Collaborative Care in Soft Tissue Sarcoma - Episode 10

Soft Tissue Sarcoma: Selecting Among Frontline Options

Transcript:

Anthony P. Conley, MD: The selection of chemotherapy for your patient will oftentimes depend upon a variety of factors, such as the pathologic diagnosis, the ECOG performance status, as well as organ function. We generally recommend doxorubicin-based therapies, first, based on the available body of evidence that suggests both its efficacy and its safety. While doxorubicin can be associated with cardiotoxicity and bone marrow abnormalities, we need to keep in mind that it is a very effective medication. And, when combined with medicines such as olaratumab, it has been shown to improve overall survival, compared to doxorubicin, alone.

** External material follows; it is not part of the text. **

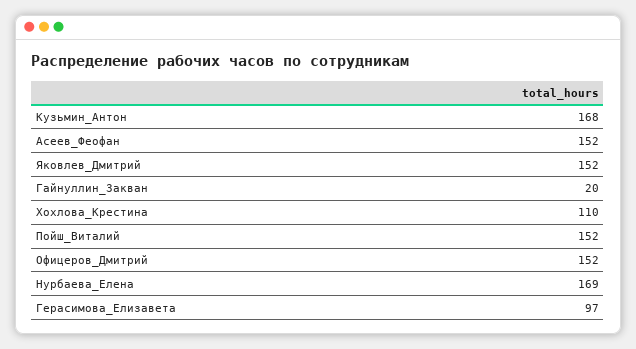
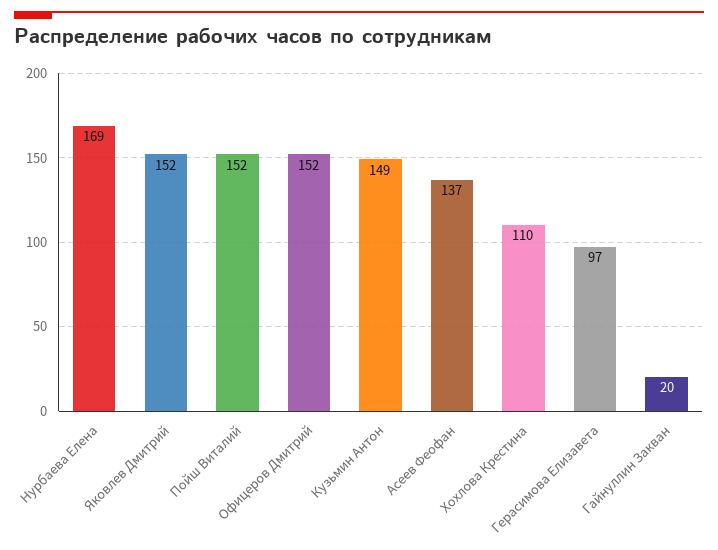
Кузьмин_Антон: 168 -> 149
Асеев_Феофан: 152 -> 137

Some clinicians may wonder about the use of other drugs, such as ifosfamide. Ifosfamide is also an excellent medication, but it is cumbersome in terms of its administration. And its side effect profile is significantly more notable, compared to medicines such as olaratumab. There have not been any direct comparisons of doxorubicin plus ifosfamide versus doxorubicin/olaratumab. But we do know that the side effect profiles are generally different. When we think about using medicines such as doxorubicin plus ifosfamide, we need to consider the safety, first, for the patient.

However, we do know that there have been high response rates reported with medicines such as doxorubicin and ifosfamide. So, if you have a patient with disease that needs chemical debulking in a relatively short period of time, doublet therapies are generally preferred, as compared to any single agents. With doxorubicin and olaratumab, we also see an increased response rate compared to doxorubicin, alone. And so, this may improve the patient’s chances of having an improvement in both their symptoms and quality of life.

Sometimes, clinicians may have concerns about the use of doxorubicin because of cardiotoxicity. But in general, if you have a patient who has a normal echocardiogram, whose cardiovascular risk factors are known and are controlled for, I think it’s very reasonable to provide them the best possible care that we know of.

While gemcitabine/docetaxel is a reasonable combination therapy, I typically select these combinations for specific subtypes of sarcoma, such as uterine leiomyosarcomas or, sometimes, undifferentiated pleomorphic sarcomas, which have been known to have increased responsiveness to therapy when compared to other sarcoma subtypes.

Importantly, there has not been any direct comparison of doxorubicin and olaratumab against gemcitabine and docetaxel. So, it isn’t known which of these regimens would be superior. But there have been previous European studies that have clearly shown that doxorubicin, as a single agent, favored comparably to gemcitabine and docetaxel.

When I select doxorubicin and olaratumab for the treatment of advanced metastatic sarcoma for a patient, I generally try to make sure that the patient understands the side effects. We do this by providing them with both a paper form of information with the listed side effects, along with an actual teaching class where the patient has the opportunity to interact with our nursing staff, nurse practitioners, and physician assistants.

I usually try to make sure that I ask the patients questions to determine whether they do understand what the side effect profile is. There are certain things that we need to be aware of. Because olaratumab, in combination with doxorubicin, as compared to doxorubicin, alone, was associated with a higher rate of neutropenia, it’s important that patients be aware of what needs to be done to hopefully prevent infection.

To begin with, it is recommended to use growth factor support. This will decrease the likelihood of having a febrile neutropenic event and, also, having a hospitalization that is related to infectious complications from this.

We generally recommend that patients have laboratory checks several times throughout the chemotherapy cycle. At our center, we generally recommend 2 to 3 times per week, depending on the patient’s individual needs. This way, we’re able to monitor how quickly the patient becomes neutropenic, and decide whether or not we need to intervene for side effects such as anemia, thrombocytopenia, or for electrolyte abnormalities.

The other thing that I think is important for a patient to be aware of is infusion reactions can occur with medicines such as olaratumab. It’s important that both the pharmacist and treating clinician be aware that supportive medicines, at the time of olaratumab administration, should be performed to prevent infusion-related reactions.